Suzuki joined the Nats in August 2012 in a trade with the Oakland Athletics. He was teammates with Gio Gonzalez in Oakland, and the two reunited in D.C. Suzuki almost always caught Gonzalez and the two would use signs that only they knew from the A’s. Suzuki was a strong veteran presence to help the young Wilson Ramos prepare to eventually take on the starting role in the years to come. He only stayed in DC for about a year before he was traded back to the A’s in August 2013. In November 2018, Suzuki rejoined the Nats on a two year contract. He has played in 62 games and has 11 home runs with a .258 batting average.
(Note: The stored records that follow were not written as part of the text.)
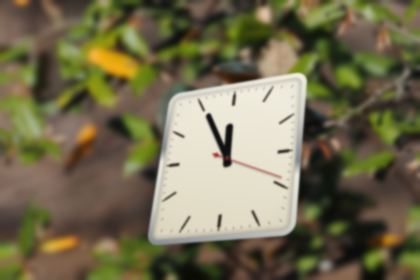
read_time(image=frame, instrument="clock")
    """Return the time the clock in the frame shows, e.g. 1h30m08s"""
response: 11h55m19s
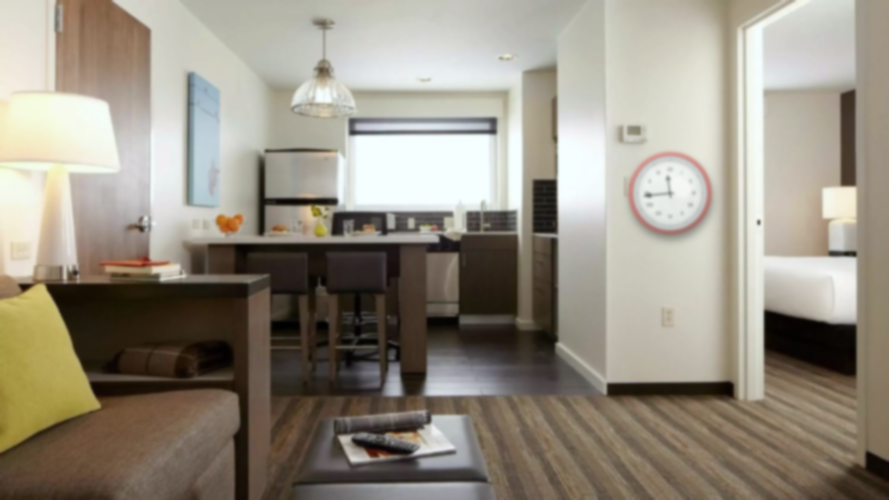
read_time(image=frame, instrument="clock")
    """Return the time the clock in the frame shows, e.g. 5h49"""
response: 11h44
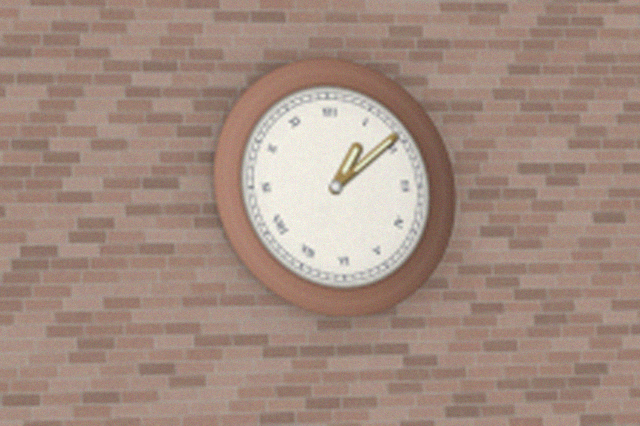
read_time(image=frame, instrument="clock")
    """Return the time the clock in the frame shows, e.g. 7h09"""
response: 1h09
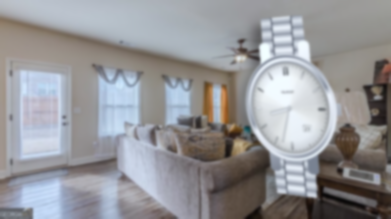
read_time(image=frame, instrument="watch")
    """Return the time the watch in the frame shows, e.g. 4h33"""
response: 8h33
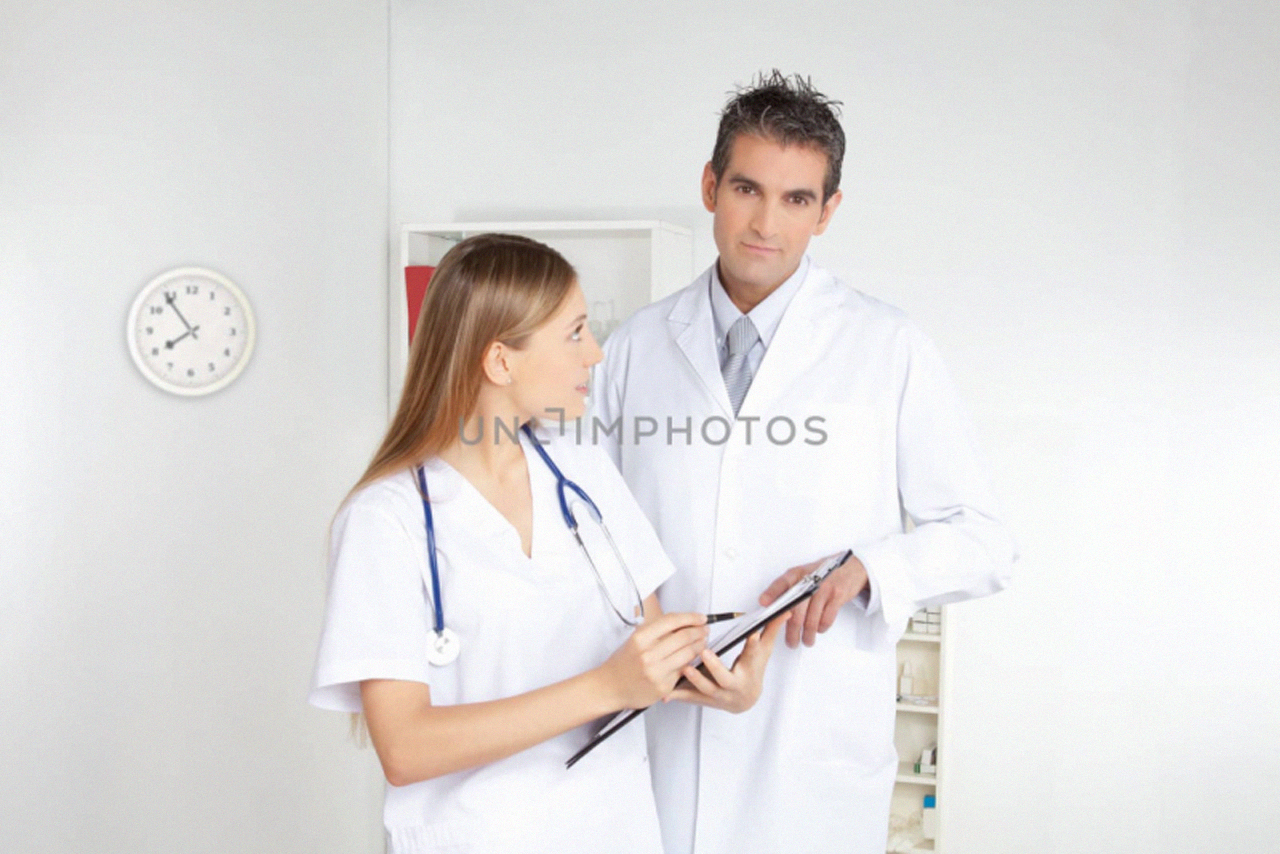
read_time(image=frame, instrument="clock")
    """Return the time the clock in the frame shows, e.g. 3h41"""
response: 7h54
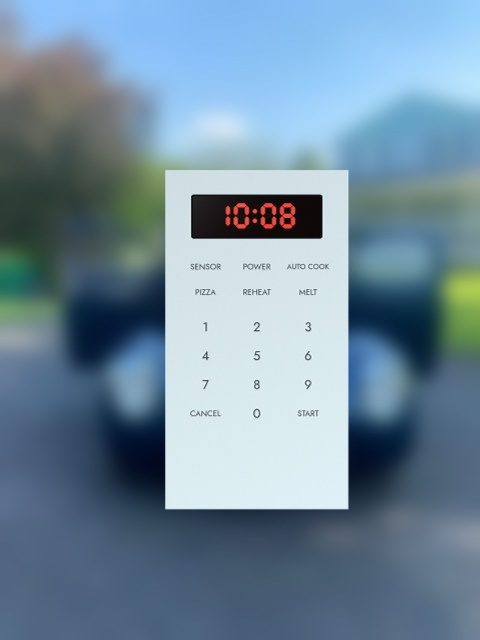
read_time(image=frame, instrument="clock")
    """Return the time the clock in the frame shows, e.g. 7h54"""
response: 10h08
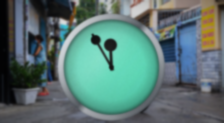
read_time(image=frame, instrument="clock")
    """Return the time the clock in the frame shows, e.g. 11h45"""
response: 11h55
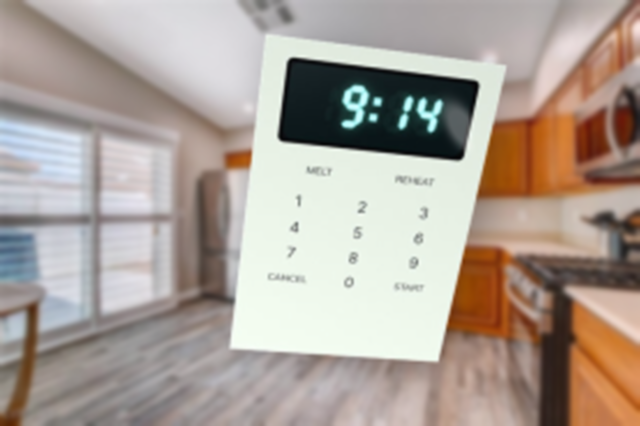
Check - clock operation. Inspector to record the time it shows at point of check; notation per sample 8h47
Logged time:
9h14
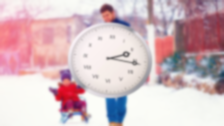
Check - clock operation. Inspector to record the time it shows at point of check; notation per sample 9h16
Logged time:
2h16
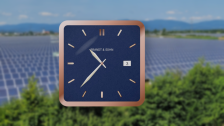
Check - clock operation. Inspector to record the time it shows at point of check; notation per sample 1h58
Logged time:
10h37
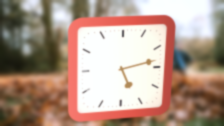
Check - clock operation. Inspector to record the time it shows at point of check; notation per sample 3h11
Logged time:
5h13
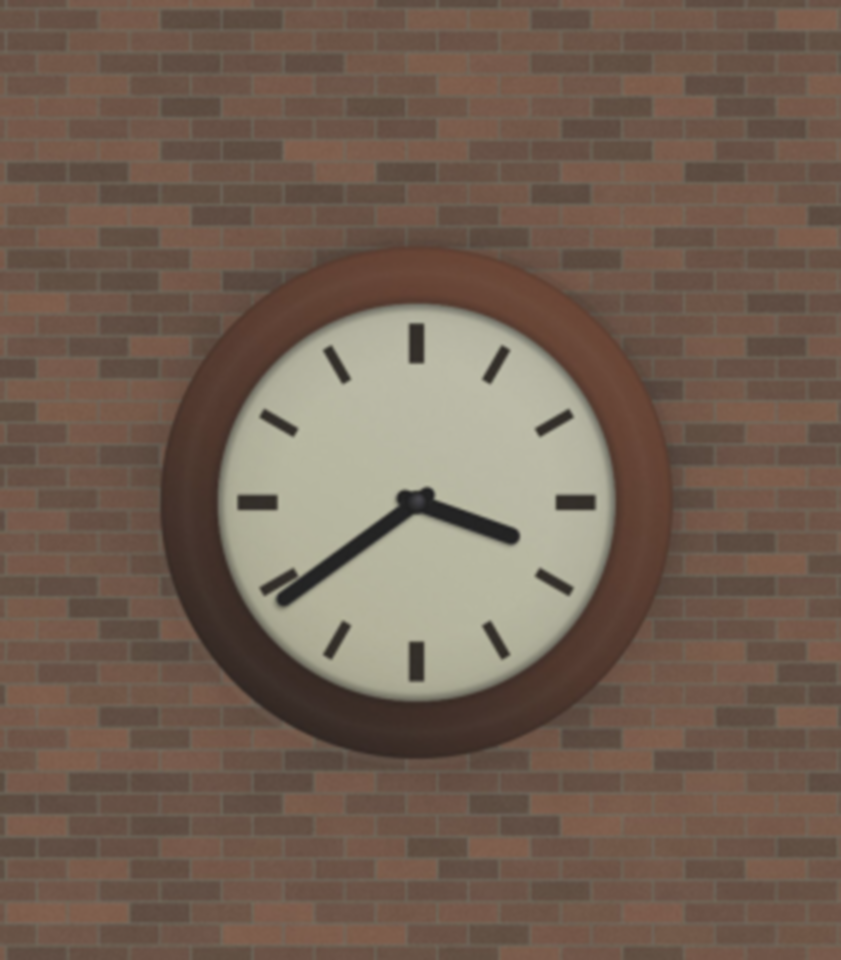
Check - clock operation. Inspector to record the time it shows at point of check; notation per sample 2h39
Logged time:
3h39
Ryan Zimmerman is the longest tenured player on the roster. He made his MLB debut in 2005 at third base. After injuries and the emergence of Rendon, Zimmerman moved to first base. He has missed a significant portion of this season with plantar fasciitis, but his brief return before once again succumbing to foot pain, coincided with the Nats offensive resurgence and has helped put them back in the playoff conversation. In 2012, he played in 145 games and hit .282 with 25 home runs. This season, Zimmerman has played in 33 games, and despite only hitting .246, he recorded his 1,000th MLB RBI on July 5 at home.
Porter served as the Nats third base coach from 2010-2012. After spending some time with the Atlanta Braves and the Houston Astros, he is back in D.C. Porter has stepped away from the coaches box, and is now working with Dan Kolko to host the Nats pre and post game show, NatsXtra on MASN.